ABD’nin parasının küresel rezerv olması sebebiyle uluslararası işlemlerde kullanılması, 1971 yılından bu yana altın karşılığı olmaması ve ülkelerin merkez bankalarında rezerv olarak tutmaları nedeniyle başta Çin olmak üzere ülkeler ses çıkaramaz durumda. Tıpkı Battal Çolakzade tarafından öldürülen maktul Pamuk’un ailesinin sesini çıkaramaması gibi. Öte yandan fiziksel olarak üretilen bu kağıt para bankaların ve para cambazlarının elektronik olarak ya da defter kayıtlarında kaydi olarak ürettiği paranın sadece %10’udur. Kalan %90 para kısmi rezerv denilen sistem sayesinde bankalar tarafından üretilir. Nasıl olduğunu “O adada siz olsaydınız?” yazımızda açıklamıştık.
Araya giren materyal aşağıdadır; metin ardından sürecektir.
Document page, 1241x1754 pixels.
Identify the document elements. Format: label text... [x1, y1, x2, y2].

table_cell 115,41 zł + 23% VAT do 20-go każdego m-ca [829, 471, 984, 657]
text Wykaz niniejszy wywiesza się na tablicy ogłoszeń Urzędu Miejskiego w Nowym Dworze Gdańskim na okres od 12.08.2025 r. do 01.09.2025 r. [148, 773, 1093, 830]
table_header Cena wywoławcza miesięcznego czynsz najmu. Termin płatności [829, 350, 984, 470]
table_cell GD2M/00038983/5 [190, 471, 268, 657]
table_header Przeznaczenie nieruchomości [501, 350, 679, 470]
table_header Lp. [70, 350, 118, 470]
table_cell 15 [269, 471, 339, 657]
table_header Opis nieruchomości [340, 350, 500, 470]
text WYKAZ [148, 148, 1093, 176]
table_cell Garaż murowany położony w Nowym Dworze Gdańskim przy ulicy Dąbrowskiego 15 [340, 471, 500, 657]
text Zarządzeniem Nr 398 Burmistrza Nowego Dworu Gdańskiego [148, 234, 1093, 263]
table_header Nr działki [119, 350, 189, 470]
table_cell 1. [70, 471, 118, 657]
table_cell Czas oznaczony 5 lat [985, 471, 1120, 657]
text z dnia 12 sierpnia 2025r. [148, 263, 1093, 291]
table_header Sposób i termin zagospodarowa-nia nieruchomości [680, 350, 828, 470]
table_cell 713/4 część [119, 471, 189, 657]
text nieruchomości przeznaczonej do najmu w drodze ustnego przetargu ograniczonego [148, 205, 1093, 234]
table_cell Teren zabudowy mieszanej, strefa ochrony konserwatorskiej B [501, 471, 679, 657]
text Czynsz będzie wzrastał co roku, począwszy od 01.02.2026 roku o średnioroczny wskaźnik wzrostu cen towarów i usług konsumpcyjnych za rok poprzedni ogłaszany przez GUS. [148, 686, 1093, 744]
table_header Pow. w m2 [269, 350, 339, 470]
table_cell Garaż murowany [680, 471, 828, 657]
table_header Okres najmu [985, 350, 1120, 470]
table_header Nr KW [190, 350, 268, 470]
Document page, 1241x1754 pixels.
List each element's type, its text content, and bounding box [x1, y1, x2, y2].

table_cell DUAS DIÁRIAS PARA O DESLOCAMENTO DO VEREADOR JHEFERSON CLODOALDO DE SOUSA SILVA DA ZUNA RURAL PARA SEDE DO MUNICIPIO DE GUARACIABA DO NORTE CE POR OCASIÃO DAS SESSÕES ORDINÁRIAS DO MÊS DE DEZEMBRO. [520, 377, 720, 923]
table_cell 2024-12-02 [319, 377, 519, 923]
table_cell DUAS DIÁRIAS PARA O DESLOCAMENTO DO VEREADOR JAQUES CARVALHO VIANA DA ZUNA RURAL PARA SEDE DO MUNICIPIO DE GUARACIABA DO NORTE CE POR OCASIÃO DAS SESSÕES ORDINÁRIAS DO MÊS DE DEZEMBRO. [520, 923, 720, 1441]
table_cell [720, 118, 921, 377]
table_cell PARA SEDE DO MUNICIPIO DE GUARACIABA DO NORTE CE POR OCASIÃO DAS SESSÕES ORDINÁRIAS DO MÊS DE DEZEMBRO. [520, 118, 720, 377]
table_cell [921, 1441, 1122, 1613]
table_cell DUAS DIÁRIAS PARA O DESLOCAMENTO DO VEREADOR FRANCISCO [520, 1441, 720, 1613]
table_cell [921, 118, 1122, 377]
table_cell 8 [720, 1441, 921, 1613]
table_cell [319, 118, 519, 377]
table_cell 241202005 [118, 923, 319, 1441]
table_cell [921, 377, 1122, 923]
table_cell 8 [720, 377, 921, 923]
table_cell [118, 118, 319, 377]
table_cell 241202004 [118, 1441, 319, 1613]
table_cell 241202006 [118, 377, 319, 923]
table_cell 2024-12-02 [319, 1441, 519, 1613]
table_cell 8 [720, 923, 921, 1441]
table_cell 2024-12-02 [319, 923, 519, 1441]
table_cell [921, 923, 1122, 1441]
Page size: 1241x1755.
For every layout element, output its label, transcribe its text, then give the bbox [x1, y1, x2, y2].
Dünyada tüm ülkelerdeki mal ve hizmetlerin toplamının 70 trilyon doların üstünde olduğu tahmin ediliyor. Halbuki ortada 700 trilyon dolardan fazla bir finans büyüklüğü var. Bu servetin 600 trilyon dolardan fazlasının fiziksel karşılığı olmayıp tamamıyla sanal olarak bulunmakta. Aynen bir sanal bebek gibi. Sanırım hatırlayacaksınız. Senelerce önce elektronik sanal bebek çılgınlığı vardı. Saati gelince bipler kah acıktığını, kah altının değişmesi gerektiğini bildirirdi. İyi bakamayınca ölür siz de bir daha başlatırdınız. Bir ara sanal bebeğine bakarken gerçek çocukları ölen bilgisayar bağımlısı Güney Kore’li çifti belki duymuşsunuzdur.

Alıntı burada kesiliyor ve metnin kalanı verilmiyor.